■ ASSIGNED TASK:
Please list every username that appears in the forum thread.

■ PASSAGE TO READ:

-- Opening Marker --

That's definitely the case where you are referring to reimbursement for the cost of going to work *from home*. 
However, if the OP is travelling from one normal place of work to a second normal place of work [analogous to a travelling sales rep], I think it introduces a different factor. My reading of this second scenario is that the travel expenses are payable tax free, but I'd agree that the best route is to resolve it by checking directly with the local Revenue office. 

I'd also suggest seeking clarification as to whether the OP is in fact an employee or a consultant when performing this activity.


----------



## mandelbrot (20 Feb 2011)

deadlyduck said:


> That's definitely the case where you are referring to reimbursement for the cost of going to work *from home*.
> However, if the OP is travelling from one normal place of work to a second normal place of work [analogous to a travelling sales rep], I think it introduces a different factor. My reading of this second scenario is that the travel expenses are payable tax free, but I'd agree that the best route is to resolve it by checking directly with the local Revenue office.
> 
> I'd also suggest seeking clarification as to whether the OP is in fact an employee or a consultant when performing this activity.



I don't think the OP's situation can be validly compared to that of a travelling sales rep, but even if it were, it wouldn't mean a different treatment would apply to the subsistence; even a sales rep has a normal place of work (the base office, wherever it is), and they can be paid tax-free for all of their repping travel to/from this base. But even in the case of a sales rep, if they live 100 miles from the office, they still wouldn't be allowed their travel between home and the office.

The issue here is that the OP is being paid subsistence to cover the costs of travel *from home*, to whichever of the campuses of the Institute the duties are being performed at.

I presume the place of work is defined by the IT as one of the two campuses, so some amount of tax free subsistence could be paid for additional travel between the two locations (or on the additional distance from home to the further of the two), but not on the travel that gets the OP from home to the place of work.

But ultimately I agree completely that the only way to resolve it is to get the position confirmed by Revenue (and please let us know the outcome!)


----------



## T McGibney (20 Feb 2011)

Fetac external examiners are treated as self-employed for both tax and contract purposes and can receive tax-free mileage & subsistence on top of their (quite modest) pay rates.


----------



## DingDing (25 Feb 2011)

Revenue emailed back to say that they would refund the tax on the expenses if I submitted the payslips with my tax return.


----------



## DingDing (31 Mar 2011)

Just to update this.

I sent the paperwork into the tax office.

They have emailed me back to say I have to pay tax on the expenses.


----------

-- Closing Marker --

■ SOURCE DATA:

-- Opening Marker --

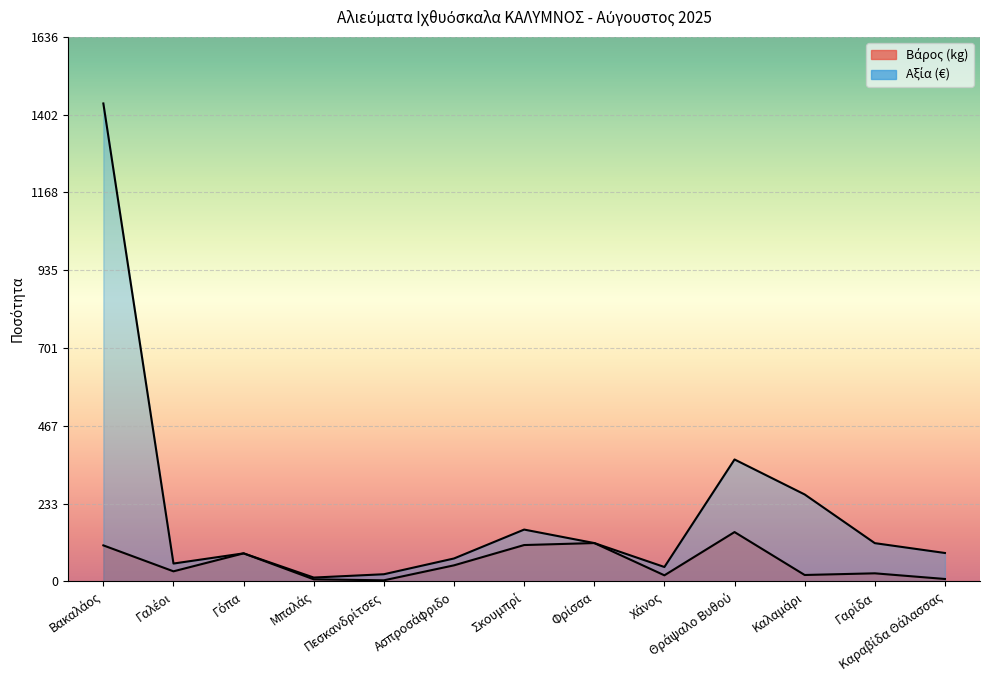

True or false: Βάρος (kg) and Αξία (€) intersect in this chart.

False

-- Closing Marker --

■ OUTPUT BELOW:
- deadlyduck
- mandelbrot
- T McGibney
- DingDing